Только радость была мимолетной и для него и для Насти, она не трогала сердца. И все острее хотелось Михаилу сойти незаметно с подводы, укрыться в лесу, переждать, пока скроется согнутая спина Насти, чалая ее лошадка, дребезжащая телега, а потом повернуть обратно и ковылять к пароходу, чтобы увез он его с его горем-злосчастьем подальше от этого чужого горя. Вечерело, когда показалась вдали деревня, запахло теплым избяным и хлебным духом, послышалось блеяние овец, мычание коров. Первая подвода приостановилась на взгорке, поджидая их.
Соловаров спрыгнул с телеги, помог сойти Михаилу, тихо сказал:
— Благодари хозяйку. Ей одной легче будет.
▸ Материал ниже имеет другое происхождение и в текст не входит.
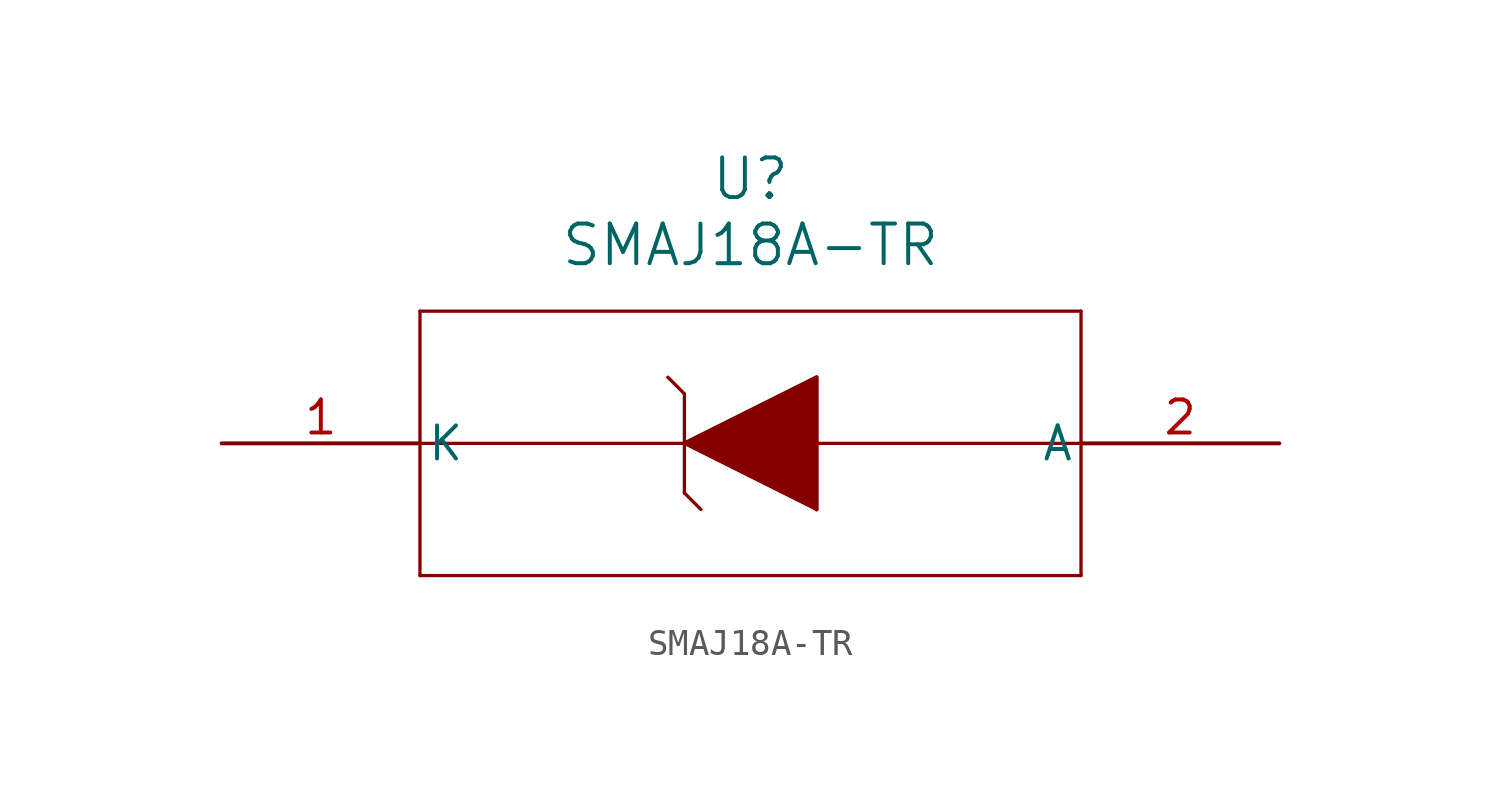
<source format=kicad_sym>
(kicad_symbol_lib
  (version 20211014)
  (generator kicad_symbol_editor)
  (symbol "SMAJ18A-TR"
    (pin_names
      (offset 0.254))
    (property "Reference" "U"
      (at 20.32 10.16 0)
      (effects (font (size 1.524 1.524))))
    (property "Value" "SMAJ18A-TR"
      (at 20.32 7.62 0)
      (effects (font (size 1.524 1.524))))
    (symbol "SMAJ18A-TR_0_1"
      (polyline (pts (xy 7.62 5.08) (xy 7.62 -5.08)) (stroke (width 0.127) (type default) (color 0 0 0 0)) (fill (type none)))
      (polyline (pts (xy 7.62 -5.08) (xy 33.02 -5.08)) (stroke (width 0.127) (type default) (color 0 0 0 0)) (fill (type none)))
      (polyline (pts (xy 33.02 -5.08) (xy 33.02 5.08)) (stroke (width 0.127) (type default) (color 0 0 0 0)) (fill (type none)))
      (polyline (pts (xy 33.02 5.08) (xy 7.62 5.08)) (stroke (width 0.127) (type default) (color 0 0 0 0)) (fill (type none)))
      (polyline (pts (xy 7.62 0) (xy 33.02 0)) (stroke (width 0.127) (type default) (color 0 0 0 0)) (fill (type none)))
      (polyline (pts (xy 17.78 0) (xy 22.86 2.54)) (stroke (width 0.127) (type default) (color 0 0 0 0)) (fill (type none)))
      (polyline (pts (xy 22.86 2.54) (xy 22.86 -2.54)) (stroke (width 0.127) (type default) (color 0 0 0 0)) (fill (type none)))
      (polyline (pts (xy 22.86 -2.54) (xy 17.78 0)) (stroke (width 0.127) (type default) (color 0 0 0 0)) (fill (type none)))
      (polyline (pts (xy 17.78 1.905) (xy 17.78 -1.905)) (stroke (width 0.127) (type default) (color 0 0 0 0)) (fill (type none)))
      (polyline (pts (xy 17.78 1.905) (xy 17.145 2.54)) (stroke (width 0.127) (type default) (color 0 0 0 0)) (fill (type none)))
      (polyline (pts (xy 17.78 -1.905) (xy 18.415 -2.54)) (stroke (width 0.127) (type default) (color 0 0 0 0)) (fill (type none)))
      (polyline (pts (xy 17.78 0) (xy 22.86 2.54) (xy 22.86 -2.54)) (stroke (width 0) (type default) (color 0 0 0 0)) (fill (type outline)))
      (pin unspecified line (at 0 0 0) (length 7.62) (name "K" (effects (font (size 1.27 1.27)))) (number "1" (effects (font (size 1.27 1.27)))))
      (pin unspecified line (at 40.64 0 180) (length 7.62) (name "A" (effects (font (size 1.27 1.27)))) (number "2" (effects (font (size 1.27 1.27))))))))
</source>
Не на людях же горе горевать. Завтра все ей расскажешь…
Настя словно не слышала их короткого разговора. Старичок, отец Насти, стоял поодаль, осунувшийся, постаревший. Но когда Михаил запрыгал на костылях мимо него, сказал спокойным голосом:
— Спасибо, служба, за вести. Не ты в том виною, что вести печальные…
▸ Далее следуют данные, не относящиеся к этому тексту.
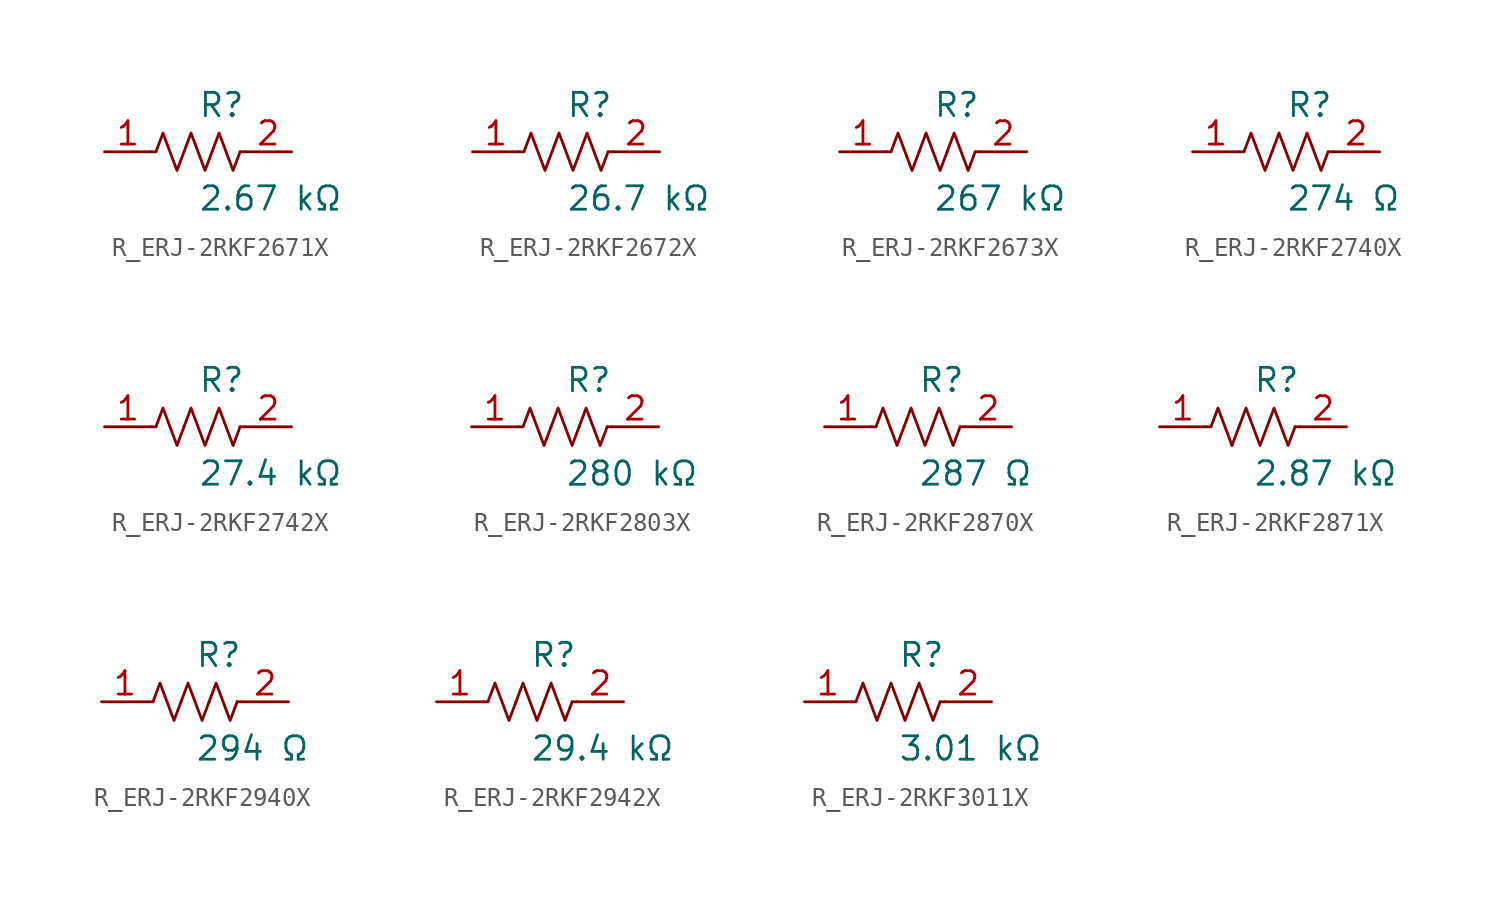
<source format=kicad_sym>
(kicad_symbol_lib
  (version 20231120)
  (generator kicad_symbol_editor)
  (generator_version 8.0)
  (symbol "R_ERJ-2RKF2671X"
    (pin_names
      (offset 0.254))
    (property "Reference" "R"
      (at 0.0 2.54 0)
      (effects (font (size 1.27 1.27)) (justify left)))
    (property "Value" "2.67 kΩ"
      (at 0.0 -2.54 0)
      (effects (font (size 1.27 1.27)) (justify left)))
    (symbol "R_ERJ-2RKF2671X_0_1"
      (polyline (pts (xy 2.286 0) (xy 2.54 0)) (stroke (width 0) (type default)) (fill (type none)))
      (polyline (pts (xy -2.286 0) (xy -2.54 0)) (stroke (width 0) (type default)) (fill (type none)))
      (polyline (pts (xy 0.762 0) (xy 1.143 1.016) (xy 1.524 0) (xy 1.905 -1.016) (xy 2.286 0)) (stroke (width 0) (type default)) (fill (type none)))
      (polyline (pts (xy -0.762 0) (xy -0.381 1.016) (xy 0 0) (xy 0.381 -1.016) (xy 0.762 0)) (stroke (width 0) (type default)) (fill (type none)))
      (polyline (pts (xy -2.286 0) (xy -1.905 1.016) (xy -1.524 0) (xy -1.143 -1.016) (xy -0.762 0)) (stroke (width 0) (type default)) (fill (type none))))
    (pin unspecified line
      (at -5.08 0 0)
      (length 2.54)
      (name "" (effects (font (size 1.27 1.27))))
      (number "1" (effects (font (size 1.27 1.27)))))
    (pin unspecified line
      (at 5.08 0 180)
      (length 2.54)
      (name "" (effects (font (size 1.27 1.27))))
      (number "2" (effects (font (size 1.27 1.27))))))
  (symbol "R_ERJ-2RKF2672X"
    (pin_names
      (offset 0.254))
    (property "Reference" "R"
      (at 0.0 2.54 0)
      (effects (font (size 1.27 1.27)) (justify left)))
    (property "Value" "26.7 kΩ"
      (at 0.0 -2.54 0)
      (effects (font (size 1.27 1.27)) (justify left)))
    (symbol "R_ERJ-2RKF2672X_0_1"
      (polyline (pts (xy 2.286 0) (xy 2.54 0)) (stroke (width 0) (type default)) (fill (type none)))
      (polyline (pts (xy -2.286 0) (xy -2.54 0)) (stroke (width 0) (type default)) (fill (type none)))
      (polyline (pts (xy 0.762 0) (xy 1.143 1.016) (xy 1.524 0) (xy 1.905 -1.016) (xy 2.286 0)) (stroke (width 0) (type default)) (fill (type none)))
      (polyline (pts (xy -0.762 0) (xy -0.381 1.016) (xy 0 0) (xy 0.381 -1.016) (xy 0.762 0)) (stroke (width 0) (type default)) (fill (type none)))
      (polyline (pts (xy -2.286 0) (xy -1.905 1.016) (xy -1.524 0) (xy -1.143 -1.016) (xy -0.762 0)) (stroke (width 0) (type default)) (fill (type none))))
    (pin unspecified line
      (at -5.08 0 0)
      (length 2.54)
      (name "" (effects (font (size 1.27 1.27))))
      (number "1" (effects (font (size 1.27 1.27)))))
    (pin unspecified line
      (at 5.08 0 180)
      (length 2.54)
      (name "" (effects (font (size 1.27 1.27))))
      (number "2" (effects (font (size 1.27 1.27))))))
  (symbol "R_ERJ-2RKF2673X"
    (pin_names
      (offset 0.254))
    (property "Reference" "R"
      (at 0.0 2.54 0)
      (effects (font (size 1.27 1.27)) (justify left)))
    (property "Value" "267 kΩ"
      (at 0.0 -2.54 0)
      (effects (font (size 1.27 1.27)) (justify left)))
    (symbol "R_ERJ-2RKF2673X_0_1"
      (polyline (pts (xy 2.286 0) (xy 2.54 0)) (stroke (width 0) (type default)) (fill (type none)))
      (polyline (pts (xy -2.286 0) (xy -2.54 0)) (stroke (width 0) (type default)) (fill (type none)))
      (polyline (pts (xy 0.762 0) (xy 1.143 1.016) (xy 1.524 0) (xy 1.905 -1.016) (xy 2.286 0)) (stroke (width 0) (type default)) (fill (type none)))
      (polyline (pts (xy -0.762 0) (xy -0.381 1.016) (xy 0 0) (xy 0.381 -1.016) (xy 0.762 0)) (stroke (width 0) (type default)) (fill (type none)))
      (polyline (pts (xy -2.286 0) (xy -1.905 1.016) (xy -1.524 0) (xy -1.143 -1.016) (xy -0.762 0)) (stroke (width 0) (type default)) (fill (type none))))
    (pin unspecified line
      (at -5.08 0 0)
      (length 2.54)
      (name "" (effects (font (size 1.27 1.27))))
      (number "1" (effects (font (size 1.27 1.27)))))
    (pin unspecified line
      (at 5.08 0 180)
      (length 2.54)
      (name "" (effects (font (size 1.27 1.27))))
      (number "2" (effects (font (size 1.27 1.27))))))
  (symbol "R_ERJ-2RKF2740X"
    (pin_names
      (offset 0.254))
    (property "Reference" "R"
      (at 0.0 2.54 0)
      (effects (font (size 1.27 1.27)) (justify left)))
    (property "Value" "274 Ω"
      (at 0.0 -2.54 0)
      (effects (font (size 1.27 1.27)) (justify left)))
    (symbol "R_ERJ-2RKF2740X_0_1"
      (polyline (pts (xy 2.286 0) (xy 2.54 0)) (stroke (width 0) (type default)) (fill (type none)))
      (polyline (pts (xy -2.286 0) (xy -2.54 0)) (stroke (width 0) (type default)) (fill (type none)))
      (polyline (pts (xy 0.762 0) (xy 1.143 1.016) (xy 1.524 0) (xy 1.905 -1.016) (xy 2.286 0)) (stroke (width 0) (type default)) (fill (type none)))
      (polyline (pts (xy -0.762 0) (xy -0.381 1.016) (xy 0 0) (xy 0.381 -1.016) (xy 0.762 0)) (stroke (width 0) (type default)) (fill (type none)))
      (polyline (pts (xy -2.286 0) (xy -1.905 1.016) (xy -1.524 0) (xy -1.143 -1.016) (xy -0.762 0)) (stroke (width 0) (type default)) (fill (type none))))
    (pin unspecified line
      (at -5.08 0 0)
      (length 2.54)
      (name "" (effects (font (size 1.27 1.27))))
      (number "1" (effects (font (size 1.27 1.27)))))
    (pin unspecified line
      (at 5.08 0 180)
      (length 2.54)
      (name "" (effects (font (size 1.27 1.27))))
      (number "2" (effects (font (size 1.27 1.27))))))
  (symbol "R_ERJ-2RKF2742X"
    (pin_names
      (offset 0.254))
    (property "Reference" "R"
      (at 0.0 2.54 0)
      (effects (font (size 1.27 1.27)) (justify left)))
    (property "Value" "27.4 kΩ"
      (at 0.0 -2.54 0)
      (effects (font (size 1.27 1.27)) (justify left)))
    (symbol "R_ERJ-2RKF2742X_0_1"
      (polyline (pts (xy 2.286 0) (xy 2.54 0)) (stroke (width 0) (type default)) (fill (type none)))
      (polyline (pts (xy -2.286 0) (xy -2.54 0)) (stroke (width 0) (type default)) (fill (type none)))
      (polyline (pts (xy 0.762 0) (xy 1.143 1.016) (xy 1.524 0) (xy 1.905 -1.016) (xy 2.286 0)) (stroke (width 0) (type default)) (fill (type none)))
      (polyline (pts (xy -0.762 0) (xy -0.381 1.016) (xy 0 0) (xy 0.381 -1.016) (xy 0.762 0)) (stroke (width 0) (type default)) (fill (type none)))
      (polyline (pts (xy -2.286 0) (xy -1.905 1.016) (xy -1.524 0) (xy -1.143 -1.016) (xy -0.762 0)) (stroke (width 0) (type default)) (fill (type none))))
    (pin unspecified line
      (at -5.08 0 0)
      (length 2.54)
      (name "" (effects (font (size 1.27 1.27))))
      (number "1" (effects (font (size 1.27 1.27)))))
    (pin unspecified line
      (at 5.08 0 180)
      (length 2.54)
      (name "" (effects (font (size 1.27 1.27))))
      (number "2" (effects (font (size 1.27 1.27))))))
  (symbol "R_ERJ-2RKF2803X"
    (pin_names
      (offset 0.254))
    (property "Reference" "R"
      (at 0.0 2.54 0)
      (effects (font (size 1.27 1.27)) (justify left)))
    (property "Value" "280 kΩ"
      (at 0.0 -2.54 0)
      (effects (font (size 1.27 1.27)) (justify left)))
    (symbol "R_ERJ-2RKF2803X_0_1"
      (polyline (pts (xy 2.286 0) (xy 2.54 0)) (stroke (width 0) (type default)) (fill (type none)))
      (polyline (pts (xy -2.286 0) (xy -2.54 0)) (stroke (width 0) (type default)) (fill (type none)))
      (polyline (pts (xy 0.762 0) (xy 1.143 1.016) (xy 1.524 0) (xy 1.905 -1.016) (xy 2.286 0)) (stroke (width 0) (type default)) (fill (type none)))
      (polyline (pts (xy -0.762 0) (xy -0.381 1.016) (xy 0 0) (xy 0.381 -1.016) (xy 0.762 0)) (stroke (width 0) (type default)) (fill (type none)))
      (polyline (pts (xy -2.286 0) (xy -1.905 1.016) (xy -1.524 0) (xy -1.143 -1.016) (xy -0.762 0)) (stroke (width 0) (type default)) (fill (type none))))
    (pin unspecified line
      (at -5.08 0 0)
      (length 2.54)
      (name "" (effects (font (size 1.27 1.27))))
      (number "1" (effects (font (size 1.27 1.27)))))
    (pin unspecified line
      (at 5.08 0 180)
      (length 2.54)
      (name "" (effects (font (size 1.27 1.27))))
      (number "2" (effects (font (size 1.27 1.27))))))
  (symbol "R_ERJ-2RKF2870X"
    (pin_names
      (offset 0.254))
    (property "Reference" "R"
      (at 0.0 2.54 0)
      (effects (font (size 1.27 1.27)) (justify left)))
    (property "Value" "287 Ω"
      (at 0.0 -2.54 0)
      (effects (font (size 1.27 1.27)) (justify left)))
    (symbol "R_ERJ-2RKF2870X_0_1"
      (polyline (pts (xy 2.286 0) (xy 2.54 0)) (stroke (width 0) (type default)) (fill (type none)))
      (polyline (pts (xy -2.286 0) (xy -2.54 0)) (stroke (width 0) (type default)) (fill (type none)))
      (polyline (pts (xy 0.762 0) (xy 1.143 1.016) (xy 1.524 0) (xy 1.905 -1.016) (xy 2.286 0)) (stroke (width 0) (type default)) (fill (type none)))
      (polyline (pts (xy -0.762 0) (xy -0.381 1.016) (xy 0 0) (xy 0.381 -1.016) (xy 0.762 0)) (stroke (width 0) (type default)) (fill (type none)))
      (polyline (pts (xy -2.286 0) (xy -1.905 1.016) (xy -1.524 0) (xy -1.143 -1.016) (xy -0.762 0)) (stroke (width 0) (type default)) (fill (type none))))
    (pin unspecified line
      (at -5.08 0 0)
      (length 2.54)
      (name "" (effects (font (size 1.27 1.27))))
      (number "1" (effects (font (size 1.27 1.27)))))
    (pin unspecified line
      (at 5.08 0 180)
      (length 2.54)
      (name "" (effects (font (size 1.27 1.27))))
      (number "2" (effects (font (size 1.27 1.27))))))
  (symbol "R_ERJ-2RKF2871X"
    (pin_names
      (offset 0.254))
    (property "Reference" "R"
      (at 0.0 2.54 0)
      (effects (font (size 1.27 1.27)) (justify left)))
    (property "Value" "2.87 kΩ"
      (at 0.0 -2.54 0)
      (effects (font (size 1.27 1.27)) (justify left)))
    (symbol "R_ERJ-2RKF2871X_0_1"
      (polyline (pts (xy 2.286 0) (xy 2.54 0)) (stroke (width 0) (type default)) (fill (type none)))
      (polyline (pts (xy -2.286 0) (xy -2.54 0)) (stroke (width 0) (type default)) (fill (type none)))
      (polyline (pts (xy 0.762 0) (xy 1.143 1.016) (xy 1.524 0) (xy 1.905 -1.016) (xy 2.286 0)) (stroke (width 0) (type default)) (fill (type none)))
      (polyline (pts (xy -0.762 0) (xy -0.381 1.016) (xy 0 0) (xy 0.381 -1.016) (xy 0.762 0)) (stroke (width 0) (type default)) (fill (type none)))
      (polyline (pts (xy -2.286 0) (xy -1.905 1.016) (xy -1.524 0) (xy -1.143 -1.016) (xy -0.762 0)) (stroke (width 0) (type default)) (fill (type none))))
    (pin unspecified line
      (at -5.08 0 0)
      (length 2.54)
      (name "" (effects (font (size 1.27 1.27))))
      (number "1" (effects (font (size 1.27 1.27)))))
    (pin unspecified line
      (at 5.08 0 180)
      (length 2.54)
      (name "" (effects (font (size 1.27 1.27))))
      (number "2" (effects (font (size 1.27 1.27))))))
  (symbol "R_ERJ-2RKF2940X"
    (pin_names
      (offset 0.254))
    (property "Reference" "R"
      (at 0.0 2.54 0)
      (effects (font (size 1.27 1.27)) (justify left)))
    (property "Value" "294 Ω"
      (at 0.0 -2.54 0)
      (effects (font (size 1.27 1.27)) (justify left)))
    (symbol "R_ERJ-2RKF2940X_0_1"
      (polyline (pts (xy 2.286 0) (xy 2.54 0)) (stroke (width 0) (type default)) (fill (type none)))
      (polyline (pts (xy -2.286 0) (xy -2.54 0)) (stroke (width 0) (type default)) (fill (type none)))
      (polyline (pts (xy 0.762 0) (xy 1.143 1.016) (xy 1.524 0) (xy 1.905 -1.016) (xy 2.286 0)) (stroke (width 0) (type default)) (fill (type none)))
      (polyline (pts (xy -0.762 0) (xy -0.381 1.016) (xy 0 0) (xy 0.381 -1.016) (xy 0.762 0)) (stroke (width 0) (type default)) (fill (type none)))
      (polyline (pts (xy -2.286 0) (xy -1.905 1.016) (xy -1.524 0) (xy -1.143 -1.016) (xy -0.762 0)) (stroke (width 0) (type default)) (fill (type none))))
    (pin unspecified line
      (at -5.08 0 0)
      (length 2.54)
      (name "" (effects (font (size 1.27 1.27))))
      (number "1" (effects (font (size 1.27 1.27)))))
    (pin unspecified line
      (at 5.08 0 180)
      (length 2.54)
      (name "" (effects (font (size 1.27 1.27))))
      (number "2" (effects (font (size 1.27 1.27))))))
  (symbol "R_ERJ-2RKF2942X"
    (pin_names
      (offset 0.254))
    (property "Reference" "R"
      (at 0.0 2.54 0)
      (effects (font (size 1.27 1.27)) (justify left)))
    (property "Value" "29.4 kΩ"
      (at 0.0 -2.54 0)
      (effects (font (size 1.27 1.27)) (justify left)))
    (symbol "R_ERJ-2RKF2942X_0_1"
      (polyline (pts (xy 2.286 0) (xy 2.54 0)) (stroke (width 0) (type default)) (fill (type none)))
      (polyline (pts (xy -2.286 0) (xy -2.54 0)) (stroke (width 0) (type default)) (fill (type none)))
      (polyline (pts (xy 0.762 0) (xy 1.143 1.016) (xy 1.524 0) (xy 1.905 -1.016) (xy 2.286 0)) (stroke (width 0) (type default)) (fill (type none)))
      (polyline (pts (xy -0.762 0) (xy -0.381 1.016) (xy 0 0) (xy 0.381 -1.016) (xy 0.762 0)) (stroke (width 0) (type default)) (fill (type none)))
      (polyline (pts (xy -2.286 0) (xy -1.905 1.016) (xy -1.524 0) (xy -1.143 -1.016) (xy -0.762 0)) (stroke (width 0) (type default)) (fill (type none))))
    (pin unspecified line
      (at -5.08 0 0)
      (length 2.54)
      (name "" (effects (font (size 1.27 1.27))))
      (number "1" (effects (font (size 1.27 1.27)))))
    (pin unspecified line
      (at 5.08 0 180)
      (length 2.54)
      (name "" (effects (font (size 1.27 1.27))))
      (number "2" (effects (font (size 1.27 1.27))))))
  (symbol "R_ERJ-2RKF3011X"
    (pin_names
      (offset 0.254))
    (property "Reference" "R"
      (at 0.0 2.54 0)
      (effects (font (size 1.27 1.27)) (justify left)))
    (property "Value" "3.01 kΩ"
      (at 0.0 -2.54 0)
      (effects (font (size 1.27 1.27)) (justify left)))
    (symbol "R_ERJ-2RKF3011X_0_1"
      (polyline (pts (xy 2.286 0) (xy 2.54 0)) (stroke (width 0) (type default)) (fill (type none)))
      (polyline (pts (xy -2.286 0) (xy -2.54 0)) (stroke (width 0) (type default)) (fill (type none)))
      (polyline (pts (xy 0.762 0) (xy 1.143 1.016) (xy 1.524 0) (xy 1.905 -1.016) (xy 2.286 0)) (stroke (width 0) (type default)) (fill (type none)))
      (polyline (pts (xy -0.762 0) (xy -0.381 1.016) (xy 0 0) (xy 0.381 -1.016) (xy 0.762 0)) (stroke (width 0) (type default)) (fill (type none)))
      (polyline (pts (xy -2.286 0) (xy -1.905 1.016) (xy -1.524 0) (xy -1.143 -1.016) (xy -0.762 0)) (stroke (width 0) (type default)) (fill (type none))))
    (pin unspecified line
      (at -5.08 0 0)
      (length 2.54)
      (name "" (effects (font (size 1.27 1.27))))
      (number "1" (effects (font (size 1.27 1.27)))))
    (pin unspecified line
      (at 5.08 0 180)
      (length 2.54)
      (name "" (effects (font (size 1.27 1.27))))
      (number "2" (effects (font (size 1.27 1.27)))))))
</source>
Широко распахнулась калитка в резных воротах, загрохотали двери дома, раздался женский крик, потом выбежали пожилая женщина и две дочери Тимофея, повисли на его морщинистой шее, не замечая Михаила, а он стоял и думал о том, как несправедлива к нему судьба.
Никому не принес он радости тем, что остался жив, только сожаление видит он в равнодушных глазах посторонних люден. Нужно ли было ехать в эти глухие места, надо ли было искать чужой радости, когда нет своей?
Тимофей что-то шепнул жене, она оторвалась от него, подошла к Михаилу, протягивая широкую твердую руку, сказала:
— Милости просим в дом, будьте ласковы…
Девушки-погодки, одна лет шестнадцати, другая — семнадцати, подражая матери, протянули руки Михаилу, сказали похожими певучими голосами:
— Входите в дом за брата, за родича, пусть жизнь вам будет легкой, крыша теплой, еда сытой… — и поклонились низко-низко, как, должно быть, велел уральский обычай.
У Михаила защипало в горле, он склонил голову, пряча глаза, с усилием налег на костыли и прошел в ворота.
Перед ним был высокий дом, венцов на восемнадцать, с непривычно высокими окнами, на уровне второго этажа, крутая лесенка вверх, откуда пахнуло давно забытым теплом домашнего очага, запахом сена, хлева и парного молока. Он вошел в дом первым и вдруг опустился на лавку у порога, ослабев от усталости или от того, что застлало глаза туманом, от чего задрожали руки и ноги, — от ощущения родного дома.